Available data:
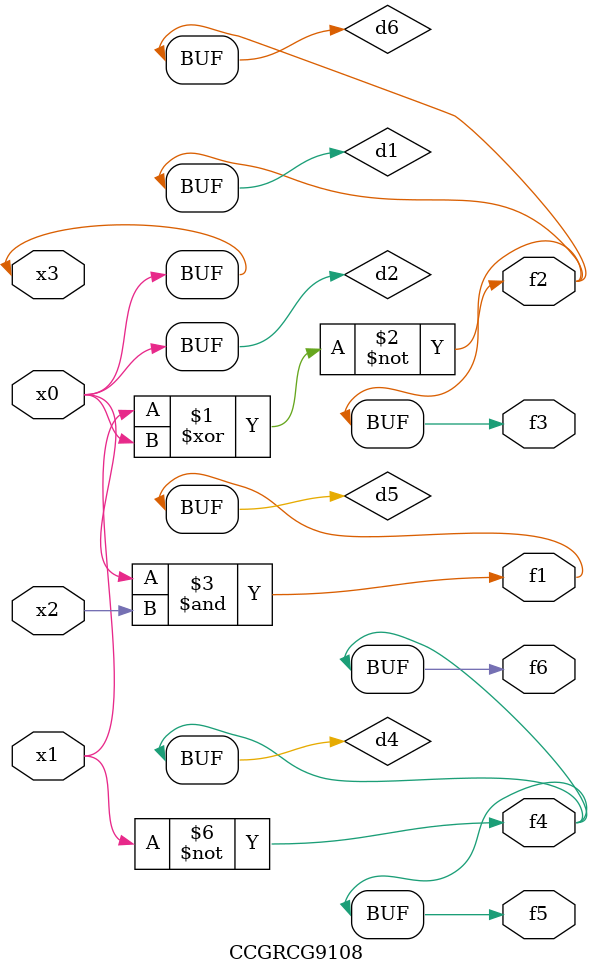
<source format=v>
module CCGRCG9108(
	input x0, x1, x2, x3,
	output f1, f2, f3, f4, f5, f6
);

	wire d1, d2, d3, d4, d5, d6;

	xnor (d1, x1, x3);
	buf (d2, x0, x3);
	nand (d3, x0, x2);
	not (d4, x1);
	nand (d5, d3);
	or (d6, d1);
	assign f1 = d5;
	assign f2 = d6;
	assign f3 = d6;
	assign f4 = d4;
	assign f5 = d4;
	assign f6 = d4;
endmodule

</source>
--
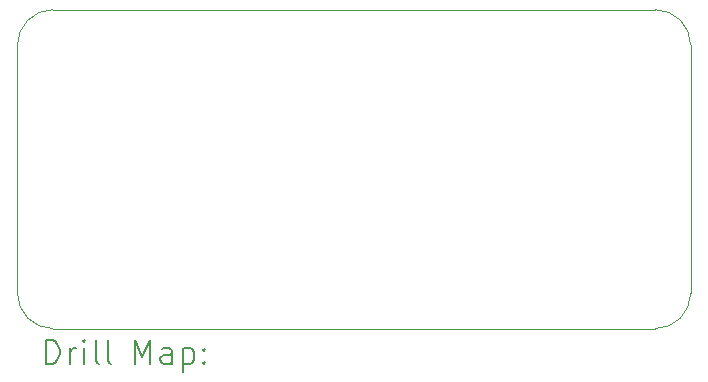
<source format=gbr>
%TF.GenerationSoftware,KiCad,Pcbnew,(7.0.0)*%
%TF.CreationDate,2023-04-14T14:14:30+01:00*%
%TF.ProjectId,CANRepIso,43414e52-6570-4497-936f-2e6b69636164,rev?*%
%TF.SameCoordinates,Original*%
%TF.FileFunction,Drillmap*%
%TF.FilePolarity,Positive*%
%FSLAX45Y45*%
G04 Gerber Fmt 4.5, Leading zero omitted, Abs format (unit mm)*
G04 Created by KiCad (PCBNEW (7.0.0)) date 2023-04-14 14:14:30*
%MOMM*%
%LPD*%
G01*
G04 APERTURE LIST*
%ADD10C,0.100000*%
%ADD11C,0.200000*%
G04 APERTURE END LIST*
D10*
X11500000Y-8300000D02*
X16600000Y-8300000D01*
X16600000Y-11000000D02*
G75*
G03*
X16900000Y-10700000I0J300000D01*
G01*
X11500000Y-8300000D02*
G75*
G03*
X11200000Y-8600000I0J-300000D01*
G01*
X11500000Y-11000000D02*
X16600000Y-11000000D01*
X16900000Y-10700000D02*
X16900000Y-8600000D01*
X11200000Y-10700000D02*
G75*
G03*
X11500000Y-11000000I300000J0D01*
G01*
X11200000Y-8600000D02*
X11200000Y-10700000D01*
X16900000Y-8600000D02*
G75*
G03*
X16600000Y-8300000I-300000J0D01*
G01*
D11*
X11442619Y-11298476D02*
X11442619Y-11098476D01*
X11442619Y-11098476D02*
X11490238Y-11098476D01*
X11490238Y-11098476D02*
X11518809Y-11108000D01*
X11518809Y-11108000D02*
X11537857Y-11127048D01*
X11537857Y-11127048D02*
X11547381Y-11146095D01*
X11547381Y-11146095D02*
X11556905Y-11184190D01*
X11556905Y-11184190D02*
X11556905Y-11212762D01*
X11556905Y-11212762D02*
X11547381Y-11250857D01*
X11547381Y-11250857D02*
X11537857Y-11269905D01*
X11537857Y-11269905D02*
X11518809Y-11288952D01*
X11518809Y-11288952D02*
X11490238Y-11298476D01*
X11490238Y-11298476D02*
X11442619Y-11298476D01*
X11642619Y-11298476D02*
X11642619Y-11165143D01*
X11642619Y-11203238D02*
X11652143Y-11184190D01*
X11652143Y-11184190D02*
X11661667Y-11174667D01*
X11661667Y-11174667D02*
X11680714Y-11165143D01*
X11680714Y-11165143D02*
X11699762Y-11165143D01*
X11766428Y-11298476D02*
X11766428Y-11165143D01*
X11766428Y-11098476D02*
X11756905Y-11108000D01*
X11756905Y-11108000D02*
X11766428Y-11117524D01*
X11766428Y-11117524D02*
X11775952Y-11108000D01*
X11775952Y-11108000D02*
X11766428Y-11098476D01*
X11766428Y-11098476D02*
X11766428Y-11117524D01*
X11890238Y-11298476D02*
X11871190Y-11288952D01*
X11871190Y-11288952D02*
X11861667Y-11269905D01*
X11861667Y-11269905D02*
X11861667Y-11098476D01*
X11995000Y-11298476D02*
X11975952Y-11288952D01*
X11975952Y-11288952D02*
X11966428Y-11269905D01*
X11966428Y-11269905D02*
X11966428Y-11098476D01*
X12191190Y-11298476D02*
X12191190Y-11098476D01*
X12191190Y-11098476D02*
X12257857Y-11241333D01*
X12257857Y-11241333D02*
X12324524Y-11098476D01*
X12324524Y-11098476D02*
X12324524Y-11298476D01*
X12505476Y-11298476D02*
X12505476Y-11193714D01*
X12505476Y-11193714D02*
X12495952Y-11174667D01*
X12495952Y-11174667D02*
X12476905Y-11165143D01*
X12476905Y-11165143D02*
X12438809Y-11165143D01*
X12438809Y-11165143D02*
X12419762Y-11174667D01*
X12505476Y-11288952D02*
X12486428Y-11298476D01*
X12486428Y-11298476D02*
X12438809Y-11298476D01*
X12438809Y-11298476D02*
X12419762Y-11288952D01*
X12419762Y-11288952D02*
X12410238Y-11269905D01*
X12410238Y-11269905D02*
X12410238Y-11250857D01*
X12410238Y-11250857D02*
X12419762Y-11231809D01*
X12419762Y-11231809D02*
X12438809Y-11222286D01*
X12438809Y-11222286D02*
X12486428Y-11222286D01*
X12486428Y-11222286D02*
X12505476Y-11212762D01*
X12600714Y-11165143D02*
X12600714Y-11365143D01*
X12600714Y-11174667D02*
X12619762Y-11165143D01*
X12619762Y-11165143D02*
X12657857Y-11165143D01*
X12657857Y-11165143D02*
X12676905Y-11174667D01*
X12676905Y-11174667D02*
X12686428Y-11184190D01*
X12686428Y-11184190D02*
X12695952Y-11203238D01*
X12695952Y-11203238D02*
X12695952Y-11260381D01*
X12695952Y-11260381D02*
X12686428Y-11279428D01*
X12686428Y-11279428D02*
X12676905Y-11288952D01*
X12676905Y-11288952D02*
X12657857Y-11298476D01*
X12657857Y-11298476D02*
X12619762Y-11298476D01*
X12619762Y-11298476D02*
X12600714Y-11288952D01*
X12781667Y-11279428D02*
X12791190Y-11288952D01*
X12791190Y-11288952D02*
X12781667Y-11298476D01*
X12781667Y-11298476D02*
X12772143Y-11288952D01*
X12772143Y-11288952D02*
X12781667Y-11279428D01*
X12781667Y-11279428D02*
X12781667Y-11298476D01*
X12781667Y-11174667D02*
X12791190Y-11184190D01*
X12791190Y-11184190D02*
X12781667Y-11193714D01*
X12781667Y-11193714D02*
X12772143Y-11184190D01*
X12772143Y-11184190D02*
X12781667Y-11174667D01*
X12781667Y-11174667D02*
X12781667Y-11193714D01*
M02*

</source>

Assigned task: Begin with the line above that has "X12495952Y-11174667D02*" and continue through the line that has "X12686428Y-11279428D01*", setting each one down exactly. Stop there.

Exercise answer:
X12495952Y-11174667D02*
X12476905Y-11165143D01*
X12476905Y-11165143D02*
X12438809Y-11165143D01*
X12438809Y-11165143D02*
X12419762Y-11174667D01*
X12505476Y-11288952D02*
X12486428Y-11298476D01*
X12486428Y-11298476D02*
X12438809Y-11298476D01*
X12438809Y-11298476D02*
X12419762Y-11288952D01*
X12419762Y-11288952D02*
X12410238Y-11269905D01*
X12410238Y-11269905D02*
X12410238Y-11250857D01*
X12410238Y-11250857D02*
X12419762Y-11231809D01*
X12419762Y-11231809D02*
X12438809Y-11222286D01*
X12438809Y-11222286D02*
X12486428Y-11222286D01*
X12486428Y-11222286D02*
X12505476Y-11212762D01*
X12600714Y-11165143D02*
X12600714Y-11365143D01*
X12600714Y-11174667D02*
X12619762Y-11165143D01*
X12619762Y-11165143D02*
X12657857Y-11165143D01*
X12657857Y-11165143D02*
X12676905Y-11174667D01*
X12676905Y-11174667D02*
X12686428Y-11184190D01*
X12686428Y-11184190D02*
X12695952Y-11203238D01*
X12695952Y-11203238D02*
X12695952Y-11260381D01*
X12695952Y-11260381D02*
X12686428Y-11279428D01*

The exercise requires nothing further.